**PROVIDED PASSAGE:**
=======

Around 2.7 million people are caught speeding every year, and the percentage of people who speed tends to get higher the lower the speed limit actually is.
If you’re caught speeding, you could be given penalty points on your driving licence and a monetary fine, but you might be able to take a speed awareness course instead.
Here, we take a look at speed awareness courses, offering insight into what happens and why you may have been charged in the first place.
Rather than giving speeding drivers an outright punishment, speed awareness courses are designed to educate drivers about the dangers of speeding.
If you were caught by a camera rather than physically pulled over by a police officer, you’ll receive a Notice of Intended Prosecution (NIP) and a Section 172 notice in the post. These will be sent to the owner of the vehicle, asking who was driving the vehicle at the time.
You will then either receive a fixed penalty notice (which is usually a monetary fine and three licence points), or you’ll be told to attend a speed awareness course. For more serious speeding offences, you may be told to go to court.
If you have already completed a speed awareness course in the past three years, you won’t be offered to attend again. Instead, you will automatically be given the points and fine.

=======

**GIVEN TASK:** Please carry on with the passage about speed awareness courses, picking up right after its last sentence. The material after this sentence is not needed.

**DATA SEGMENT:**
=======

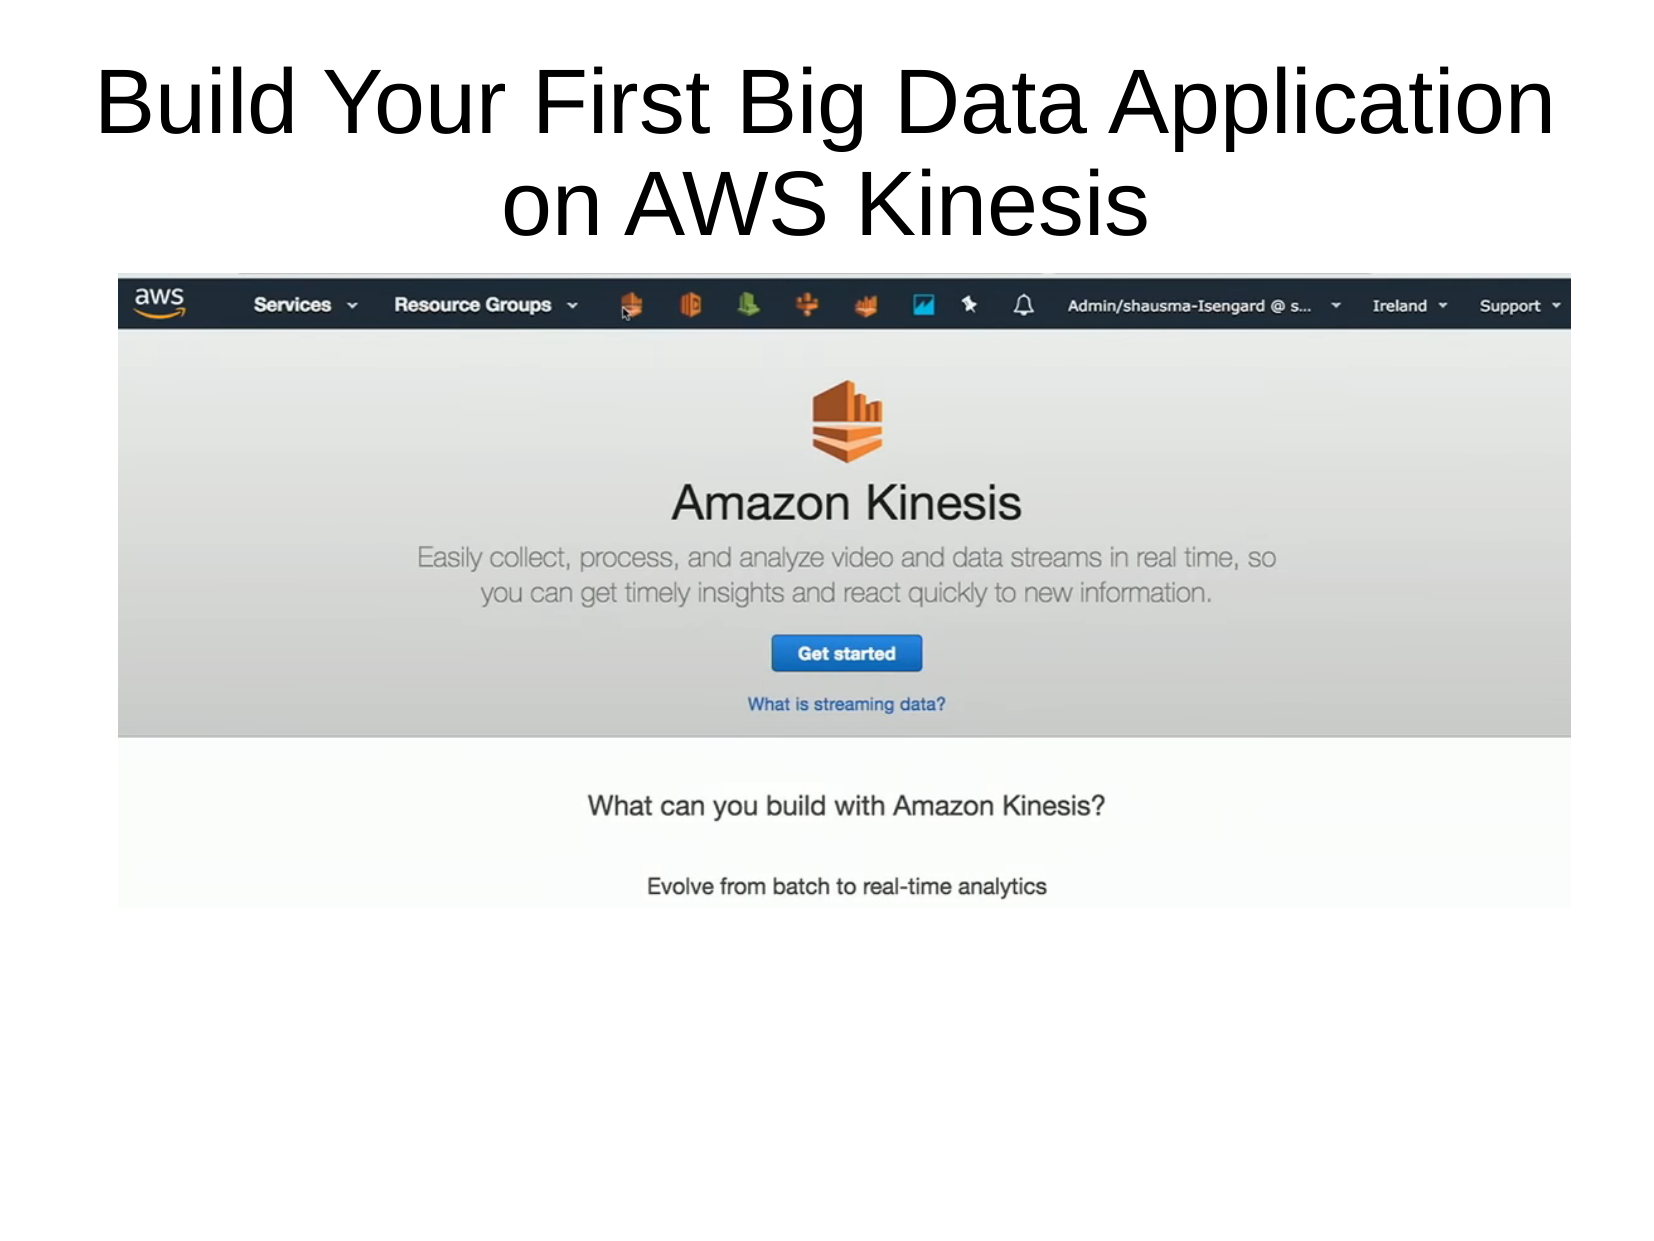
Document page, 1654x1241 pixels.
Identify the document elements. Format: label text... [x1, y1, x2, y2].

picture [118, 273, 1571, 909]
title Build Your First Big Data Application on AWS Kinesis [82, 49, 1571, 257]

=======

**TASK OUTPUT:**
The Association of Chief Police Officers advises officers to penalise drivers based on a ’10 + 2’ guideline. This means that you could be charged for speeding if you’re doing 10% of the speed limit, plus 2mph. This would be 24mph in a 20mph zone, 46 in a 40mph zone, and 79 in a 70mph zone, for example.
Among other reasons, the ‘10+2’ guide tends to be there to allow for variations in speedometers. However, it’s important to remember that this is only a guideline, and if you’re caught speeding at all, you could be charged.
Speed awareness courses don’t involve any driving. Instead, they’re purely based on theory. They’ll usually begin with the attendees sharing their experiences of getting caught speeding, and there will then be an interactive presentation about the dangers of speeding.
If the person presenting the course considers you to be uncooperative, they may report you, and you could be given the points and fine. You won’t have to take a formal test to pass or fail the quiz. As long as you engage positively, just attending the course is enough.
In-person speed awareness courses tend to last for about four hours, with a break in the middle. These courses will have anywhere up to 24 people.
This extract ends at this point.